On 5/2/06, me <[EMAIL PROTECTED]> wrote:
After having used the 1.1.1 release for a while, I attempted to use the 1.1.3 
Snapshot
with very disappointing results at compile time. Public classes and methods had
moved and vanished wholesale. I looked back at the 1.1.1 code and did not see
deprecation notices for the classes I noticed had changed.

Yes, it's unfortunately the case that huge packaging changes were made
in order to be able to remove the dependencies between MyFaces Core
and Tomahawk.

However, trying to document all of these changes via deprecation would
have been unmaintainable.   Currently, MyFaces doesn't offer a "public
api" other than the JSF spec classes in Myfaces-api.jar.   You should
never depend on classes in the Myfaces-impl.

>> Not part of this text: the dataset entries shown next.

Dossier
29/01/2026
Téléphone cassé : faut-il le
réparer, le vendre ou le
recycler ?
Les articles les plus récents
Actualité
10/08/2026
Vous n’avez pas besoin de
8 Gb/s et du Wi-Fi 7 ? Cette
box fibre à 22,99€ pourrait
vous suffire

We don't officially support building components or extensions off of
Tomahawk yet either -- ie, there's no "Tomahawk api" yet, but this is
something we're working toward for the future.   It'll very likely be
called "MyFaces commons" and will be under an
org.apache.myfaces.commons packaging structure (again, breaking the
existing packaging structure).   We made one attempt at this earlier
this year, but it was premature and we had to back out of it.   Once
this happens, you'll be able to depend on backwards compatibility for
things in the commons packaging, and AddResources is definitely one of
things planned to be in that package.

I agree that we need to track these things better.    We've still got
quite a ways to improve in several areas on release management, like
opening JIRA issues on all changes and creating more accurate release
notes.


I will add that it seems odd that project management issues are not also tracked in JIRA.  
From the big bold header on the JIRA home page, JIRA is for "Bug Tracking, Issue 
Tracking, & Project Management."  Having a multiplicity of submission channels 
defeats the power of tracking, monitoring, searching, and consolidating provided by tools 
like JIRA.

Well, there's a difference between tracking finite tasks, bugs, and
enhancements, and between discussing project policies, which is what
you're bringing up here.   The dev mailing exists precisely for
discussing the project issues like this.